Jack'ı buradan kurtardıktan sonra Rose, Jack ile birlikte yarısı batmış olan gemiden kurtulmaya çalışırlar. Bu sırada gemide tam bir panik hali yaşanmaktadır, filikalara binmeye çalışanlar, bağıranlar, birbirlerini vuranlar, gemiden düşenler, atlayanlar, ağlayan çocuklar tam bir kaos yaşanmaktadır geminin içinde. Bütün bu olaylar sırasında filikalara binen zenginler, denizin üzerinde uzaklardan olanları izlerler ve bencillikleri yüzünden aslında yer olan filikalarına kimseyi almak istemezler.
Gemi artık batmak üzeredir ve bu sırada tamamen dik bir şekilde suyun üzerine asılı kalır. Bu asılma sırasında düşen insanların durumları gerçekten içler acısıdır. Sonrasında gemi bu basınca dayanamayıp ortadan ikiye kırılır ve bir yarısı denizin içine girerken diğer yarısı yeniden havada dik kalacak şekilde konumlanır ve yeniden hızlı bir şekilde suya batmaya başlar.
Rose ve Jack ise geminin en tepesinde bu batışın denize en son giren kısmındadırlar ve içeri batarken el ele tutunarak korku ve panik içinde gemi ile birlikte batarlar. Sonrasında Rose, üzerindeki yelek sayesinde hemen su yüzeyine çıkar ama Jack, çok sonrasında O'nu bulur.
Denizin üzerinde insanlar çok kalabalıklardır ve suya düşmüş karınca misali birbirine karışmış durumdadırlar. Ve su çok soğuktur. Zaman geçtikçe Jack ve Rose, bir tahta parçasına tutunurlar ve tahta parçasının üzerine çıkan Rose, bu sayede hayatta kalır ama suyun içinde kalan Jack, soğuk nedeni ile elleri Rose'un ellerinde iken donarak ölecektir. Sonrasında denizin üzerindeki herkes öldükten ve sadece Rose kaldıktan sonra yardım ekibi gelir ve Rose'u kurtarır. Kurtulan Rose, karaya çıktığında bakacaktır ki Okyanusun Kalbi diye anılan elmas montunun cebindedir ve filmi anlatmaya başladığı günümüz zamanına kadar bu elması saklamıştır. Hikayeyi anlatmayı bitiren yaşlı Rose, elindeki Okyanusun Kalbi olan elması okyanusa attıktan sonra film son bulur.

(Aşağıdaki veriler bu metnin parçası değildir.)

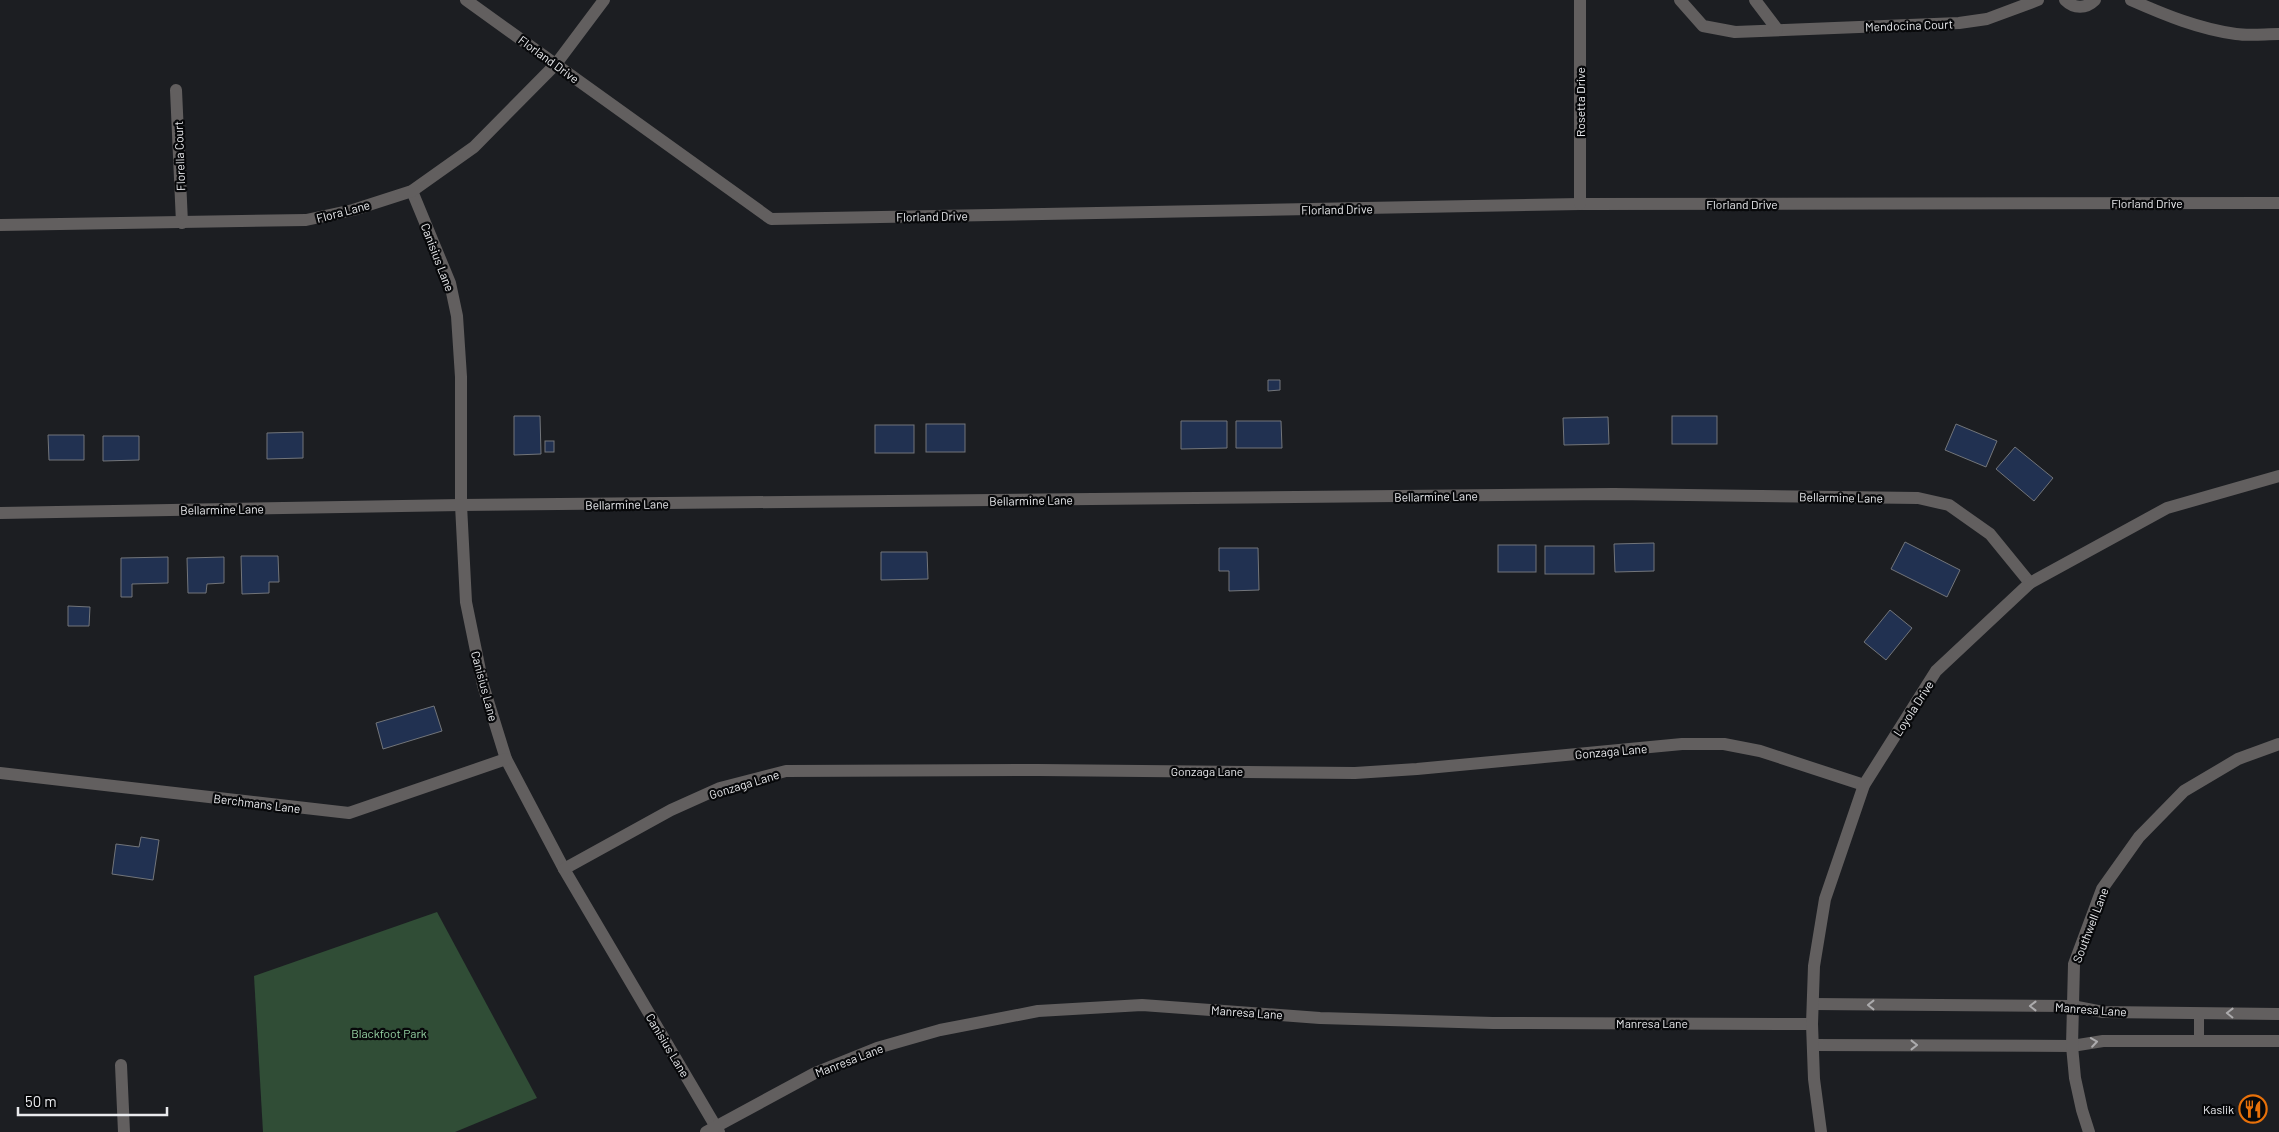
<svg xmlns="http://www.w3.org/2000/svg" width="2279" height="1132" font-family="Barlow,sans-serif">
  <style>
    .park { fill: #304d36 }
    .building { fill: #213151; stroke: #72757a }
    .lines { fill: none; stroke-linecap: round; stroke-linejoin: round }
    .lane { stroke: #625f5f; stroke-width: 10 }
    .street { stroke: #625f5f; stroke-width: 12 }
    .oneway { stroke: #acabad }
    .labels { text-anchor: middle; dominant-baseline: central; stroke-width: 4.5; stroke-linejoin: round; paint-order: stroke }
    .street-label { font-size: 12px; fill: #e9eaed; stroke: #07080a }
    .park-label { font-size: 12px; fill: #96d3a4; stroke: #07080a }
    .poi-label { font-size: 12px; fill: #e9eaed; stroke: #07080a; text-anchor: end }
  </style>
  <rect width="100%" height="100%" fill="#1c1e22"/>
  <path class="park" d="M 437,912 L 537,1098 L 455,1132 L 263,1132 L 254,976 Z"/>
  <g class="building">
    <path d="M 1268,380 L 1280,380 L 1280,390 L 1268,391 Z"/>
    <path d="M 514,416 L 540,416 L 541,454 L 514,455 Z"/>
    <rect x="1672" y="416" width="45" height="28"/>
    <path d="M 1608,417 L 1609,444 L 1564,445 L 1563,418 Z"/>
    <path d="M 1181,421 L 1227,421 L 1227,448 L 1181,449 Z"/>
    <path d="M 1236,421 L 1281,421 L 1282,448 L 1236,448 Z"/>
    <rect x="926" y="424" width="39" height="28"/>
    <path d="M 1956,424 L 1997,441 L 1986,467 L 1945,450 Z"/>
    <rect x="875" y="425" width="39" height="28"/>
    <path d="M 303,432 L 303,458 L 267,459 L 267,433 Z"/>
    <path d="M 48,435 L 84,435 L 84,460 L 49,460 Z"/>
    <path d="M 103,436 L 139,436 L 139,460 L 103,461 Z"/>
    <rect x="545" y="441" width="9" height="11"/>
    <path d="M 2015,447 L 2053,478 L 2034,501 L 1996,469 Z"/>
    <path d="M 1905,542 L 1960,570 L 1947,597 L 1891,569 Z"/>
    <path d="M 1654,543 L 1654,571 L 1615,572 L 1614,544 Z"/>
    <rect x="1498" y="545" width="38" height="27"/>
    <rect x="1545" y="546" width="49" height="28"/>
    <path d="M 1219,548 L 1258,548 L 1259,590 L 1229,591 L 1229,571 L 1219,571 Z"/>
    <path d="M 881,552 L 927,552 L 928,579 L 881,580 Z"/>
    <path d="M 241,556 L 278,556 L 279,582 L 269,582 L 269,593 L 242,594 Z"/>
    <path d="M 168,557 L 168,583 L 132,584 L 132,597 L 121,597 L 121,558 Z"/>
    <path d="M 224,557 L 224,583 L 207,584 L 206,593 L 188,593 L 187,558 Z"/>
    <path d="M 68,606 L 90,607 L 89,626 L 68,626 Z"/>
    <path d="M 1890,610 L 1912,628 L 1886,660 L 1864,642 Z"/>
    <path d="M 434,706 L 442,731 L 383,749 L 376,723 Z"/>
    <path d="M 141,837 L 159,840 L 153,880 L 112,874 L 116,844 L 139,847 Z"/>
  </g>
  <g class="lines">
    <path class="lane" d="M 2199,1041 L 2199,1013"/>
    <g class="street">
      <path d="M 466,0 L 771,219 L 1580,204 L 2279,203"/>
      <path d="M 1580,0 L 1580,204"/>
      <path d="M 1680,0 L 1703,26 L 1735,32 L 1959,23 L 1987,19 L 2038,0"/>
      <path d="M 1755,0 L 1777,29"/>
      <path d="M 2065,0 C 2074,9 2086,9 2095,0"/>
      <path d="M 2131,0 C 2165,15 2199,29 2236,34 C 2250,36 2265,34 2279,34"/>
      <path d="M 176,90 L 182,223"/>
      <path d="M 412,191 L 450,283 L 457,316 L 461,377 L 461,505 L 466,602 L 483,685 L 506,759 L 564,869 L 719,1132"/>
      <path d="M 0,225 L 306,220 L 353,210 L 412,191 L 474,147 L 556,64 L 604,0"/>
      <path d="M 0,513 L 461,505 L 1614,494 L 1918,498 L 1949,505 L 1990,534 L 2030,583"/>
      <path d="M 0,773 L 349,813 L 506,759"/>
      <path d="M 564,869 L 671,810 L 720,788 L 786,771 L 1039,770 L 1355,773 L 1417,769 L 1682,744 L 1724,744 L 1760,751 L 1864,785"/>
      <path d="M 1813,1004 L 2072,1006 L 2103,1012 L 2279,1014"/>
      <path d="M 1813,1045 L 2072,1046 L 2103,1041 L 2279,1041"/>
      <path d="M 121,1065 L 124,1132"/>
      <path d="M 706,1132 L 815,1073 L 877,1048 L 940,1030 L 1038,1011 L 1142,1005 L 1320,1018 L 1493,1023 L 1812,1024"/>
      <path d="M 1821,1132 L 1814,1079 L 1812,1024 L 1814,966 L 1825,899 L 1864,785 L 1936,671 L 2030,583 L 2167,508 L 2279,476"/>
      <path d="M 2089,1132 L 2082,1110 L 2075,1078 L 2072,1046 L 2074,964 L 2102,889 L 2139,837 L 2184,791 L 2238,759 L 2279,744"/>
    </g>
  </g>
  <defs><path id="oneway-chevron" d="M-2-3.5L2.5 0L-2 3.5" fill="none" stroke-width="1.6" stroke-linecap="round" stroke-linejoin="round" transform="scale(1.25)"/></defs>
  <g class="oneway">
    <use href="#oneway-chevron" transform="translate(1871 1005) rotate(-180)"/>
    <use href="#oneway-chevron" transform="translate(2033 1006) rotate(-180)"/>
    <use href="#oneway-chevron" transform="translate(2230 1013) rotate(-179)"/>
    <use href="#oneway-chevron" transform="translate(2094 1042) rotate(-8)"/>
    <use href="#oneway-chevron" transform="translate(1914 1045)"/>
  </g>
  <defs>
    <g id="restaurant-ring" transform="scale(1.4375)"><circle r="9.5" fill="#07080a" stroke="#e8710a" stroke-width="1.5"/><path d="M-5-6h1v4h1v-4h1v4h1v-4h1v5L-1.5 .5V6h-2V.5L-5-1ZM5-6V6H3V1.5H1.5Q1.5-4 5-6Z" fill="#e8710a"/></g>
  </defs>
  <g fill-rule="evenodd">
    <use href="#restaurant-ring" x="2253" y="1109"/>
  </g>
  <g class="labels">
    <g class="street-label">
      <text transform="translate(1909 25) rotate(-2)">Mendocina Court</text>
      <text transform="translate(549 59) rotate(36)">Florland Drive</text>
      <text transform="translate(1580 102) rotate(-90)">Rosetta Drive</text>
      <text transform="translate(179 156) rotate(-92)">Florella Court</text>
      <text x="2147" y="203">Florland Drive</text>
      <text x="1742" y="204">Florland Drive</text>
      <text transform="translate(1337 209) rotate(-1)">Florland Drive</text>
      <text transform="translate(343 211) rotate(-15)">Flora Lane</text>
      <text transform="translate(932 216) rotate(-1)">Florland Drive</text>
      <text transform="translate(438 257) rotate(69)">Canisius Lane</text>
      <text transform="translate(1436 496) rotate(-1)">Bellarmine Lane</text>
      <text transform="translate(1841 497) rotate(1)">Bellarmine Lane</text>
      <text transform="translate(1031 500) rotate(-1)">Bellarmine Lane</text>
      <text transform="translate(627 504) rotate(-1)">Bellarmine Lane</text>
      <text transform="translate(222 509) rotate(-1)">Bellarmine Lane</text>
      <text transform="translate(485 686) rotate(75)">Canisius Lane</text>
      <text transform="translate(1913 708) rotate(-57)">Loyola Drive</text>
      <text transform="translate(1611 751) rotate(-5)">Gonzaga Lane</text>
      <text x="1207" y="771">Gonzaga Lane</text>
      <text transform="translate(744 784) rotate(-17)">Gonzaga Lane</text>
      <text transform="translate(257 803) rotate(7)">Berchmans Lane</text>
      <text transform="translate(2090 925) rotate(-69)">Southwell Lane</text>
      <text transform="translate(2091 1009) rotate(4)">Manresa Lane</text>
      <text transform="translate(1247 1012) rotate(4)">Manresa Lane</text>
      <text x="1652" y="1023">Manresa Lane</text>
      <text transform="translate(668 1045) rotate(59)">Canisius Lane</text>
      <text transform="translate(849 1060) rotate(-21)">Manresa Lane</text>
    </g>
    <g class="park-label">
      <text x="389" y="1033">Blackfoot Park</text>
    </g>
    <g class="poi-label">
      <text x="2234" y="1109">Kaslik</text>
    </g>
  </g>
  <path d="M18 1107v8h149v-8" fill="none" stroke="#e9eaed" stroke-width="2.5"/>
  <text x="25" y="1107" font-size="15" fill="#e9eaed" stroke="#07080a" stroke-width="4" paint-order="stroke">50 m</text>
</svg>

Çok yoğun dram sahneleri olan, izlerken göz yaşlarınızın akmasının muhtemel olduğu, insanlık ve bencillik konularını da size sorgulatabilecek, film müzikleri ile de oldukça etkileyici olan tam bir baş yapıttır. Tekrar tekrar izlemek isteyeceğiniz romantik, dram, biyografi ve gerilim filmidir.